I agree with Rebecca. I also live in Marina Residence & find it a nice place to live. Dont opt to live on the ground floor though. They are prone to sewage flooding (Speaking from experience). I know of 3 different apartments also on ground floors in marina residence who have also had the same pleasant surprise.


----------



## Gavtek (Aug 23, 2009)

Palm Jumeirah sinkhole swallows taxi - The National



> "The broken water main caused the sinkhole," said Ahmad Fanari, a Wade Adams engineer. "The Palm is built on sand, and where the pipe burst, the sand was washed away, weakening the roadway.
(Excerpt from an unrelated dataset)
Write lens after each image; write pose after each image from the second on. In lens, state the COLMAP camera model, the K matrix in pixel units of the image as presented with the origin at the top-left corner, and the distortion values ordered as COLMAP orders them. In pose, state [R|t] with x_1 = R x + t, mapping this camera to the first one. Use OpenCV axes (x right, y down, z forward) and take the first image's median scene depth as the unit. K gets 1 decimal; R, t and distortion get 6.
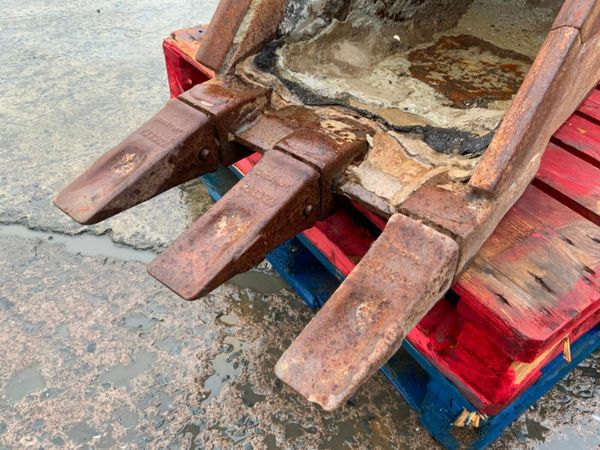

YOU'RE. ALL. GOING. TO. DIE.


----------



## Jynxgirl (Nov 27, 2009)

Funny, but a bit scary at the same time.


----------



## Thunderbird1 (Sep 13, 2010)

Gavtek said:


> Palm Jumeirah sinkhole swallows taxi - The National
> 
> 
> 
> YOU'RE. ALL. GOING. TO. DIE.


Thank you Gavtek, Brilliant comments, If they ignore the warnings in the Bible then maybe they should consider Dads Army, THEIR' All DOOOOMed!!!!! DOOOOMED I SAY', so beware the moons eclipse!!!!!!!!!!!!!!!!!!!!!!!!!!!!!!!!!!!!!!!!!!!!!!!!!!!!!!!!:clap2:


----------



## marc (Mar 10, 2008)

hahahaha, I hope its a Nakheel cover up but it does seem to make sense.

What happens if the next burst pipe happens underneath a building?? no insurance.... whoops.


----------